Observation data Epoch J2000 Equinox J2000
- Constellation: Cassiopeia
- Right ascension: 23^{h} 51^{m} 55.0287^{s}
- Declination: +59° 42′ 48.601″
- Apparent magnitude (V): 9.70
- Right ascension: 23^{h} 52^{m} 09.2434^{s}
- Declination: +59° 42′ 26.521″
- Apparent magnitude (V): 9.56

Characteristics

Krios
- Evolutionary stage: main sequence
- Spectral type: G0

Kronos
- Evolutionary stage: main sequence
- Spectral type: G2

Astrometry

Krios
- Radial velocity (R_{v}): −21.2 km/s
- Proper motion (μ): RA: +89.332 mas/yr Dec.: −29.319 mas/yr
- Parallax (π): 9.7559±0.0111 mas
- Distance: 334.3 ± 0.4 ly (102.5 ± 0.1 pc)

Kronos
- Radial velocity (R_{v}): −20.13±0.18 km/s
- Proper motion (μ): RA: +88.949 mas/yr Dec.: −29.373 mas/yr
- Parallax (π): 9.7353±0.0109 mas
- Distance: 335.0 ± 0.4 ly (102.7 ± 0.1 pc)

Details

Krios
- Mass: 1.06 M_{☉}
- Radius: 1.09 R_{☉}
- Luminosity: 1.28 L_{☉}
- Surface gravity (log g): 4.43±0.028 cgs
- Temperature: 5,878±25 K
- Metallicity [Fe/H]: 0.01±0.010 dex
- Rotational velocity (v sin i): 1.1 km/s
- Age: 4.00+1.51 −1.56 Gyr

Kronos
- Mass: 1.04 M_{☉}
- Radius: 1.16 R_{☉}
- Luminosity: 1.36 L_{☉}
- Surface gravity (log g): 4.33±0.028 cgs
- Temperature: 5,803±25 K
- Metallicity [Fe/H]: 0.20±0.010 dex
- Rotational velocity (v sin i): 2.5 km/s
- Age: 4.28+1.11 −1.03 Gyr

Database references
- SIMBAD: HD 240429

= Krios and Kronos =

Wide binary star system in the constellation Cassiopeia

Krios (designated HD 240429) and Kronos (HD 240430) are a wide binary star system in the constellation of Cassiopeia.

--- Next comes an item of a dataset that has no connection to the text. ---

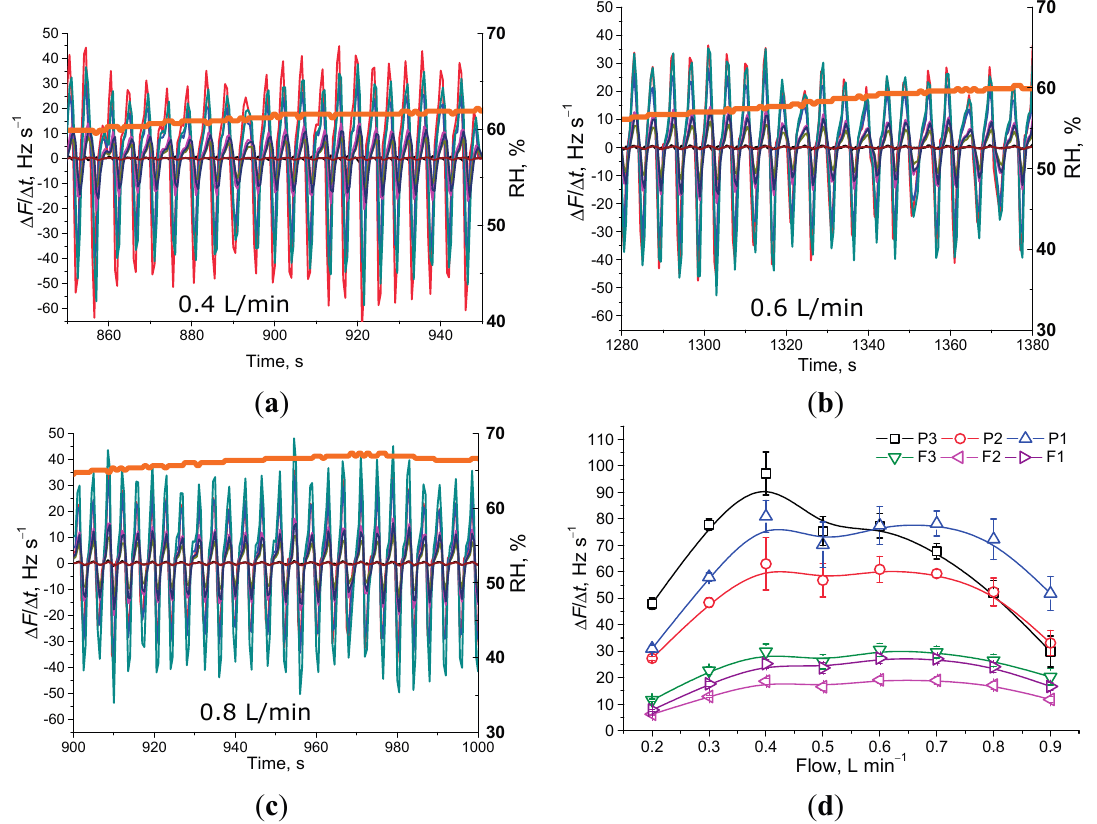
Figure 7. Response of the QCM sensor array to the respiration at different flows of the sample through the prototype system. ( a – c ) Speed of frequency change of all electrodes at three different flows (indicated in graph); ( d ) dependence of the amplitude of derivative change on the flow for all different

Both components of the system are yellow G-type main-sequence stars. Originally designated HD 240430 is a Sun-like star in appearance, but it seems to have eaten its own planets, for which it is given the nickname Kronos, after the Greek god and the leader of the first generation of Titans. Its unusual properties were described by a team of astrophysicists at Princeton University in 2017, led by Semyeong Oh.

The names Krios and Kronos both refer to the two Titans in Greek mythology, both of whom were part of the six sons and six daughters of Gaia and Uranus. They were first used for these stars in 2017 and were officially approved by the IAU Working Group on Star Names on 22 March 2026.

Kronos and Krios are about 350 light years away from Earth. Formed around four billion years ago, they originated from the same interstellar cloud. They are moving together through space and are assumed to orbit each other slowly, with an estimated period of about 10,000 years. Kronos has a higher abundance of elements such as lithium, magnesium and iron in its atmosphere than in that of Krios. They are the most chemically different binary stars to have been discovered to date. The unusual and rich chemical composition leads scientists to the conclusion that Kronos has destroyed many of its orbiting planets. According to estimates, it might have absorbed at least 15 Earth masses.